## TEXTAUSZUG

<<<<

Zwischen der Lieferung des ersten Tigers im Jahr 2005 und der Abnahme des nunmehr letzten von 68 Hubschraubern dieses Typs für die Bundeswehr liegen 13 Jahre, in denen sich die Anforderungen an das Fluggerät immer wieder geändert haben. Durch die Teilnahme der Bundeswehr an Auslandseinsätzen in Afghanistan und Mali waren Anpassungen an den Serienmodellen notwendig. Die volle Leistungs- und Flugfähigkeit bei über 40 Grad Außentemperatur sowie die starke Belastung der Triebwerke durch Sand standen nicht im Planungs- und Lastenheft beim Start des Rüstungsprojekt.

>>>>

## DIE DATEN
<<<<

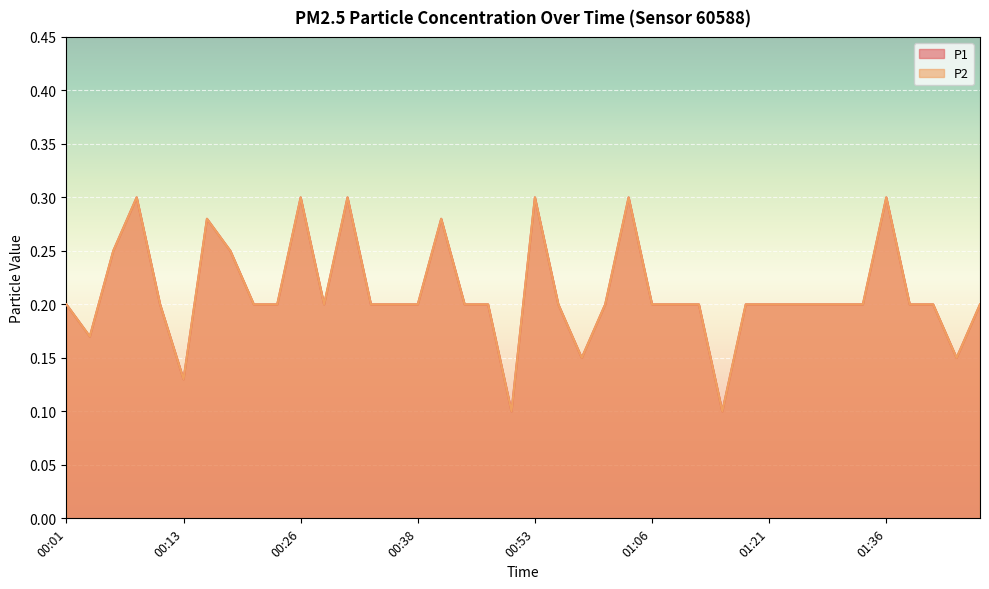

What are all the series names shown in the legend?

P1, P2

>>>>

## ZIEL DER ÜBUNG
Entnimm dem Textauszug über den Tiger-Hubschrauber die Stelle zwischen „Zwischen der Lieferung“ und „Start des Rüstungsprojekt.“, beide eingeschlossen. Gib sie Wort für Wort wieder.

## DEINE ANTWORT
Zwischen der Lieferung des ersten Tigers im Jahr 2005 und der Abnahme des nunmehr letzten von 68 Hubschraubern dieses Typs für die Bundeswehr liegen 13 Jahre, in denen sich die Anforderungen an das Fluggerät immer wieder geändert haben. Durch die Teilnahme der Bundeswehr an Auslandseinsätzen in Afghanistan und Mali waren Anpassungen an den Serienmodellen notwendig. Die volle Leistungs- und Flugfähigkeit bei über 40 Grad Außentemperatur sowie die starke Belastung der Triebwerke durch Sand standen nicht im Planungs- und Lastenheft beim Start des Rüstungsprojekt.